----- Information supplied -----

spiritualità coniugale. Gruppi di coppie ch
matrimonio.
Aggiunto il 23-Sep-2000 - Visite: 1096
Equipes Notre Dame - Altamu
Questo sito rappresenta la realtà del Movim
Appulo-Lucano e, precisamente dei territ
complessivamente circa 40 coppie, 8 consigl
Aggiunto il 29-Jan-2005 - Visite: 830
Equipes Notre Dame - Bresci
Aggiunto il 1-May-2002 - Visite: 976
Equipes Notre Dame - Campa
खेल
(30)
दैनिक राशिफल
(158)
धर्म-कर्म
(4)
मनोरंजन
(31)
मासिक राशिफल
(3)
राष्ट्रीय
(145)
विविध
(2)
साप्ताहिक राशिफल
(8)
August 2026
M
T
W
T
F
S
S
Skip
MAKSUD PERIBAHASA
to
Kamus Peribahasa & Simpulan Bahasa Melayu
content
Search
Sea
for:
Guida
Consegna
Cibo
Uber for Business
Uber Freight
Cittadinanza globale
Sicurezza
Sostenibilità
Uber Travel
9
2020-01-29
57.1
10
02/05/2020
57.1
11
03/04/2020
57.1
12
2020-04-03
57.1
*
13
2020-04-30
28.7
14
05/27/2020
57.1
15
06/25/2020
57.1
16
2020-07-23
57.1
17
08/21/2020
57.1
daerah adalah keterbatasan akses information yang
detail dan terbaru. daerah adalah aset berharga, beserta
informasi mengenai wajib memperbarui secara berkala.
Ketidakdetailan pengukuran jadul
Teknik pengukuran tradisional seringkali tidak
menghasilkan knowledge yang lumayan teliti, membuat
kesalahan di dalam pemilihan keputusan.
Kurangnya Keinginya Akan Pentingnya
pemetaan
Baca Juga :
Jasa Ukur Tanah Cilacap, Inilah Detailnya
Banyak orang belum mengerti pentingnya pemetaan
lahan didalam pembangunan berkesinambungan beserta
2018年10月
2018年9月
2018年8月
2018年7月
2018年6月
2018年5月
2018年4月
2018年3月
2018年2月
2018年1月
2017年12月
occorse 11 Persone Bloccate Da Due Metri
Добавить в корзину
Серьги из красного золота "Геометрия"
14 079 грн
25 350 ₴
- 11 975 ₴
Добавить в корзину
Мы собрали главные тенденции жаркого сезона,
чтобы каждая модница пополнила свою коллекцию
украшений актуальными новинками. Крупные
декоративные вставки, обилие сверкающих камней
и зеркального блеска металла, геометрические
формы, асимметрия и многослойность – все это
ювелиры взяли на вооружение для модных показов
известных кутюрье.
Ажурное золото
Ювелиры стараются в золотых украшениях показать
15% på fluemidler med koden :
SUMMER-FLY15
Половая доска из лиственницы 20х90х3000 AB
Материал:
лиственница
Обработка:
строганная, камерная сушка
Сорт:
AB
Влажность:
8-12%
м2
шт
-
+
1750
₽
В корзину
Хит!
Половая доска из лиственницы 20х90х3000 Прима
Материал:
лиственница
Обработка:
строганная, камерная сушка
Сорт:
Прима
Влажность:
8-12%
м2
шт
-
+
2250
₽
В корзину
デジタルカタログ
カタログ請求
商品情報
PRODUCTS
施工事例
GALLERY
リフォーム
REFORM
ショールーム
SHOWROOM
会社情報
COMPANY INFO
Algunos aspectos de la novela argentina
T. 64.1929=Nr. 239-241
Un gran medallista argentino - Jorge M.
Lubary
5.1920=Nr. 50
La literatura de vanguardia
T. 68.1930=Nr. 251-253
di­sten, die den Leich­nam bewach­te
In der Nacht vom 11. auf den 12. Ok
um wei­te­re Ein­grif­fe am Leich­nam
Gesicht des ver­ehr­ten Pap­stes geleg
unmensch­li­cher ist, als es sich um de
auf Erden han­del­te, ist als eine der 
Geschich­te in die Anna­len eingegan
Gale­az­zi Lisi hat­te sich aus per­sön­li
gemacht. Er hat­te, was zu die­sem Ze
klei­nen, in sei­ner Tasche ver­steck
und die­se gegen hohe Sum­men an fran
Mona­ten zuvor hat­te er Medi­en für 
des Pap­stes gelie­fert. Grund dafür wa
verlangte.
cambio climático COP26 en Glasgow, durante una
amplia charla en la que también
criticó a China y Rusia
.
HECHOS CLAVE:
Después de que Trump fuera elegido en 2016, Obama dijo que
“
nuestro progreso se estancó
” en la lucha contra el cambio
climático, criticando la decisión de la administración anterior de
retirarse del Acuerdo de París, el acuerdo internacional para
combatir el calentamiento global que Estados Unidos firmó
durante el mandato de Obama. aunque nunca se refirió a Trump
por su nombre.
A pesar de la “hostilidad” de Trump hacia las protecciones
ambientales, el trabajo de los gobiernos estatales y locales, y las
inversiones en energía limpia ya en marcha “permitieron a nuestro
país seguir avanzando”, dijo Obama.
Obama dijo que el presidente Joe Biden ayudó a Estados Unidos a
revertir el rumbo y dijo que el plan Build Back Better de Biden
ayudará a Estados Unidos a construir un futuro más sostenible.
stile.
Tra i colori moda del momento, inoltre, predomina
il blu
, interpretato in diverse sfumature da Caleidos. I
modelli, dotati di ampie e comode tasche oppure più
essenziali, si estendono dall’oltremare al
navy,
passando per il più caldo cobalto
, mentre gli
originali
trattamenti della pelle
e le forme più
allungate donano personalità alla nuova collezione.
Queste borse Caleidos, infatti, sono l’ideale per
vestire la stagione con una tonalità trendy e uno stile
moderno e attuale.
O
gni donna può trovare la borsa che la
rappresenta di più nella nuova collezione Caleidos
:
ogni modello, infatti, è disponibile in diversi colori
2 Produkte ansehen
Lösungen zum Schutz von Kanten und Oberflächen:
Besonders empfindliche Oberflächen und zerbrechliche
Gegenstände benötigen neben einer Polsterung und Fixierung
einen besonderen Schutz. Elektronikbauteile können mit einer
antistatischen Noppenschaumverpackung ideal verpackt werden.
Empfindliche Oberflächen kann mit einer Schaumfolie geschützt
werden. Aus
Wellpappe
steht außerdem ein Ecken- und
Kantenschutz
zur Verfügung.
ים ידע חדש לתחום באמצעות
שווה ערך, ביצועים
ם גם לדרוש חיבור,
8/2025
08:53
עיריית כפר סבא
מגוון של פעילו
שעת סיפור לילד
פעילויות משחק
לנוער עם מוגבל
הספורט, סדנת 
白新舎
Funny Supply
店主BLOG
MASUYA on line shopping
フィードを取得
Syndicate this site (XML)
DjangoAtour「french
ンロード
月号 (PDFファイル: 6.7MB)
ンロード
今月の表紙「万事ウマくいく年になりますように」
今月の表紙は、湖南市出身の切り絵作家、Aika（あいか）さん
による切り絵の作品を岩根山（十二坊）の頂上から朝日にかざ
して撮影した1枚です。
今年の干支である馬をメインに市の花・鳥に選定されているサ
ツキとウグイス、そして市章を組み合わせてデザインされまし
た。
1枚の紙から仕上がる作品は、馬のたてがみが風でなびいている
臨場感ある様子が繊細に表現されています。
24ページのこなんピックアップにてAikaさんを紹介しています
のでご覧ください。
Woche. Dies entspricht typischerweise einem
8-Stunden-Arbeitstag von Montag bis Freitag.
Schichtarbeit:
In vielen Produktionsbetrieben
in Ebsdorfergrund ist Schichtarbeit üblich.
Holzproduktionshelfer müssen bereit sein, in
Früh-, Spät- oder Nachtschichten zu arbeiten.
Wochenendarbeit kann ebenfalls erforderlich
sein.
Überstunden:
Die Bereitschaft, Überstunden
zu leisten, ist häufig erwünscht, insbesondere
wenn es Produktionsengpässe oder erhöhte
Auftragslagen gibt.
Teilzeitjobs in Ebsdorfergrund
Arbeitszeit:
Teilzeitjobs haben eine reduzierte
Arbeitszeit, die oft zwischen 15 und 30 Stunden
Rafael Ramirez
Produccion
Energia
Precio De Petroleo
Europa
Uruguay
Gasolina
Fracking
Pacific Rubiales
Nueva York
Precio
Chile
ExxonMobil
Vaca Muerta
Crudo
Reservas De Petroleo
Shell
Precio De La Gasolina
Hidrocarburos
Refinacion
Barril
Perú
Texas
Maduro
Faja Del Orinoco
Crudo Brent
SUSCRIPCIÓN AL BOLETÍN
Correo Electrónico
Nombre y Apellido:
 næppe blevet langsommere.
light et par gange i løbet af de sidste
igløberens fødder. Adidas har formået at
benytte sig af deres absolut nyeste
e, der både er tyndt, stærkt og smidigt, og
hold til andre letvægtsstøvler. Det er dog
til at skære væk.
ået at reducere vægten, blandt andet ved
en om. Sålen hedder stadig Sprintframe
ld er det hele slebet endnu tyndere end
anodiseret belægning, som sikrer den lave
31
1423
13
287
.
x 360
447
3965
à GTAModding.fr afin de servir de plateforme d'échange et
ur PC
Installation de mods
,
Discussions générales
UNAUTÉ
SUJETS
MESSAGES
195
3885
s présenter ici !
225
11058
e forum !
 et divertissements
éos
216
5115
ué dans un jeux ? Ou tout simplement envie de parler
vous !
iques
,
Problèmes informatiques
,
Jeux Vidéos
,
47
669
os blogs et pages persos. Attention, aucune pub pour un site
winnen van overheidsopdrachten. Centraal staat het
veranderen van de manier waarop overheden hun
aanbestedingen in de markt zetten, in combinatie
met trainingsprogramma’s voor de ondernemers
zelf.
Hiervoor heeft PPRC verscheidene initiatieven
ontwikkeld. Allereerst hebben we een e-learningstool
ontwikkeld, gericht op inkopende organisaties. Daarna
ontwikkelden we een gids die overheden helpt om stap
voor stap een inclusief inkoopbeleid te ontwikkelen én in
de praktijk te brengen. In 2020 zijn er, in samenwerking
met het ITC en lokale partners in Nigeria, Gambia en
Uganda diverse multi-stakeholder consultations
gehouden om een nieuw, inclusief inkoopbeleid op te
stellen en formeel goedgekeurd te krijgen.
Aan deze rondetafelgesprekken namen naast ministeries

-----

Work to complete:
Reproduce verbatim the stretch of the records from their start through the line containing "Equipes Notre Dame - Bresci", inclusive.

Answer to the exercise:
spiritualità coniugale. Gruppi di coppie ch
matrimonio.
Aggiunto il 23-Sep-2000 - Visite: 1096
Equipes Notre Dame - Altamu
Questo sito rappresenta la realtà del Movim
Appulo-Lucano e, precisamente dei territ
complessivamente circa 40 coppie, 8 consigl
Aggiunto il 29-Jan-2005 - Visite: 830
Equipes Notre Dame - Bresci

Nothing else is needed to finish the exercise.